Paste the selected sequence into the Sequence Entry box. If the alignment created spaces, delete those from the sequence. Select qPCR 2 primers probe in the Choose Your Design option, then download the recommended assays.
Copy the sequences from the forward primer of the first assay, and search for this primer sequence in the previously created alignment. If using Geneious Prime, use the Annotate Predict tool to add the primer region to the alignment. Do this for all the primer and probe combinations.
Inspect these regions of the alignment for variation within the target species, as well as within the co-occurring species. Test primers in silico through NCBI's Primer-BLAST. Paste primers to the use my own primer box under Primer Parameters.
In the Primer Pair Specificity Checking Parameters options, select NR as the Database and type the taxonomic order or family of the organism of interest in the Organism box. Ensure that the selected primers are not likely to amplify non-target species. Test assay efficiency in vitro by creating a standard curve and determine the curve's efficiency and linear range.
Test at least six ten-fold dilutions of a synthetic DNA standard containing the target sequence, at approximately one to a million copies per reaction. Use the qPCR software to plot the CQ value of each standard on the Y axis, and the log base 10 of the initial standard concentration in copies per reaction on the X axis. The qPCR software should automatically run a linear regression.
Calculate the efficiency from the slope of the regression. Visually inspect the standard curve for bias or for poor performance, as measured by efficiency and R squared values. Use an internal positive control to test for PCR inhibition of actual field samples, which can lead to a decrease in sensitivity and false negatives.
Determine the limits of detection and quantification for each assay. Test assays with non-target species to verify specificity, and make sure that the assay performs well with an IPC multiplexed. Assays with good sensitivity, specificity and efficiency can move on to the next steps.
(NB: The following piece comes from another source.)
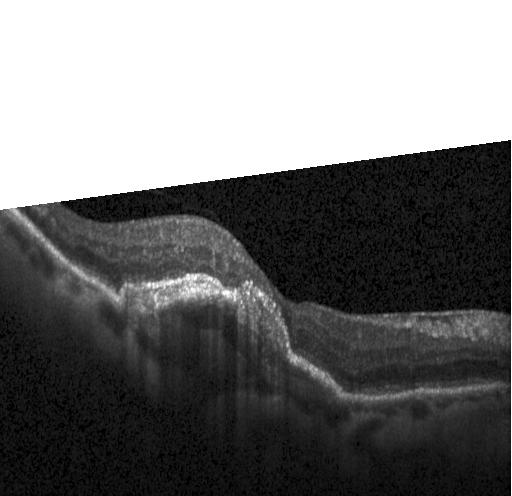
Spectral-domain OCT B-scan: CNV.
To perform in situ testing of the assay, obtain multiple water samples and process them for qPCR. Run the quantitative PCR assay and compare eDNA concentration and detection frequency with known site differences in occurrence and abundance. Confirm all detections by sequencing.
Available sequences of all Unionidae species in the Clinch River were downloaded and aligned. After designing multiple assays, five sets of primers and probe were added to the alignment for visual assessment. The primer and probe sets were tested in silico and in vitro.
In the lab, all assays were tested using DNA extractions of 27 available species to verify specificity. One assay successfully amplified only the target species. A successful assay with good efficiency and R squared values is shown here.
The LOD and LOQ for the selected assay were both five copies per reaction. In contrast, assays that produced a standard curve with poor efficiency were discarded. In a quality qPCR, the standard dilutions amplify at evenly spaced cycle quantification values of approximately 3.3 cycles for each ten-fold difference in concentration.
In a poor qPCR, standards may exhibit uneven variation in cycle quantification values between dilutions. IPC amplification for unknown samples should be compared to the results of the negative template control IPC. If no inhibitors are present in the samples, all IPC amplification should have a tight grouping in the plot, with cycle quantification values nearly the same as the no template control.
For in situ testing of the assay, location sites included the bottom of the mussel bed in stream, bottom of the muscle bed near shore, 100 meters downstream of the bed in stream, 500 meters downstream of the bed in stream, and 500 meters downstream of the bed near shore. Quantitative PCR assays for environmental DNA can aid in the monitoring of both invasive and endangered species, as well as improve our understanding of the spatial and temporal changes in species detection without having to physically capture the individual organism.